Technique no. 8: analyse your data

By analysing the data on your website, you can obtain essential information about the preferences of your visitors and prospects. Choose the most relevant indicators to observe in relation to your activity, and use the results to improve the user experience and, at the same time, the performance of your website.

The Q°emotion software solution enables you to detect what your customers like or don't like about your company's services, in particular by studying written content (comments and opinions on your digital platforms, messages sent to the chatbot, complaints forms, etc.). This analysis tool enables you to acquire, engage and retain your customers, while offering the possibility of improving their customer experience.
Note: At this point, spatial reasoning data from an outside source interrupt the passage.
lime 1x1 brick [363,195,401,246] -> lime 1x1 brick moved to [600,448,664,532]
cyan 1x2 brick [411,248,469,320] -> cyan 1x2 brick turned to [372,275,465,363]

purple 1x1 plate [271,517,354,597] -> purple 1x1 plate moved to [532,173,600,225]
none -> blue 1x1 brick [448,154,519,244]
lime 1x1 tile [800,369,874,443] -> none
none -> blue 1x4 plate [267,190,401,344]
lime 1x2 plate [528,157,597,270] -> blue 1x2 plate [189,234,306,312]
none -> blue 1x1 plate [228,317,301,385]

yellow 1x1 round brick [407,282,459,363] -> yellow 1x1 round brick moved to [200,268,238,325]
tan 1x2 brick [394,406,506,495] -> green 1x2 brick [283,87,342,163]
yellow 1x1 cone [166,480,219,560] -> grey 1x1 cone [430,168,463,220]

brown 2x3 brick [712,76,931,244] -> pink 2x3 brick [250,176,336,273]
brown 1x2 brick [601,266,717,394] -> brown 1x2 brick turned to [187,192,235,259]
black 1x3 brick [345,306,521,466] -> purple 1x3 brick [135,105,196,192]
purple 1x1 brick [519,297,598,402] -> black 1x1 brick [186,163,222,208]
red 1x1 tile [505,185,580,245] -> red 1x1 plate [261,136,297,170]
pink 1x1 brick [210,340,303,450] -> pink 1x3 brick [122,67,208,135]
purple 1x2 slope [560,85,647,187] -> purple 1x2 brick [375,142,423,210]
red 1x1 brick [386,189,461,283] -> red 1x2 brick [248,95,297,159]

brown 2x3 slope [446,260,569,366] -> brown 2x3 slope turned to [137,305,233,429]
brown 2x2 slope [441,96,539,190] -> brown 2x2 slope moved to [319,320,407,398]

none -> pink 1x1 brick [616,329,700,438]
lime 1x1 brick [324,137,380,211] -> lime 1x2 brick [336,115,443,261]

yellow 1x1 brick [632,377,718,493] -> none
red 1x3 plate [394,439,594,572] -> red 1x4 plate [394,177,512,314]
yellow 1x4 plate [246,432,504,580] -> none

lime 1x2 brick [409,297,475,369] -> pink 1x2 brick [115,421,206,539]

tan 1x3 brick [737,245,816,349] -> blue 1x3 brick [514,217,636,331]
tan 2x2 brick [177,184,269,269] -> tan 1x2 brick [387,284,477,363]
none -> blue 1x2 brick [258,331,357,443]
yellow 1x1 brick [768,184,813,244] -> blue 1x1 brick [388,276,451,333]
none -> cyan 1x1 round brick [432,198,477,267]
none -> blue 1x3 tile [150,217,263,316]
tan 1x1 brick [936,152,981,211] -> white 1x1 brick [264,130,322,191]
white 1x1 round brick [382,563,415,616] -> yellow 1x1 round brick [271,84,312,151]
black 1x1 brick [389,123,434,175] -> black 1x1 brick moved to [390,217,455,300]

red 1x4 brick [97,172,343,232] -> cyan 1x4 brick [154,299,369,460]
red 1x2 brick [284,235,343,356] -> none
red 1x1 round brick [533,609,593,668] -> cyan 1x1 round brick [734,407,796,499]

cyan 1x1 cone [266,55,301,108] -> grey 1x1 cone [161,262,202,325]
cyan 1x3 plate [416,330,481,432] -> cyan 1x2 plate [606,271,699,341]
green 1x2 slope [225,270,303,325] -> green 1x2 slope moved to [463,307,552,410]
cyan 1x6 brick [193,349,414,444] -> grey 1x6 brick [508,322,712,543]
Enchanting users to build loyalty

To give your users or customers the most enjoyable experience possible, you need to align the product's conception (design) with its actual use (usability). Even more than the functional aspect, it is emotion that will play a predominant role in the user experience.

On a digital interface, design is not an accessory: it is an integral part of your customer's buying journey. With a high-quality, high-value-added experience, the chances of attracting, retaining and converting your customers increase considerably. Conversely, a poorly thought-out user experience has a radical consequence: the user will go and visit your competitor's site.

By implementing the techniques suggested in this article, you have a good chance of improving the user experience to encourage your visitors to return. The aim of a successful user experience is therefore twofold: to provide satisfaction in order to achieve your objectives!

A successful UX 💫 = a delighted customer 😊 = a good ROI! 👑

What about you, have you given any thought to user experience? What means do you plan to implement to improve it?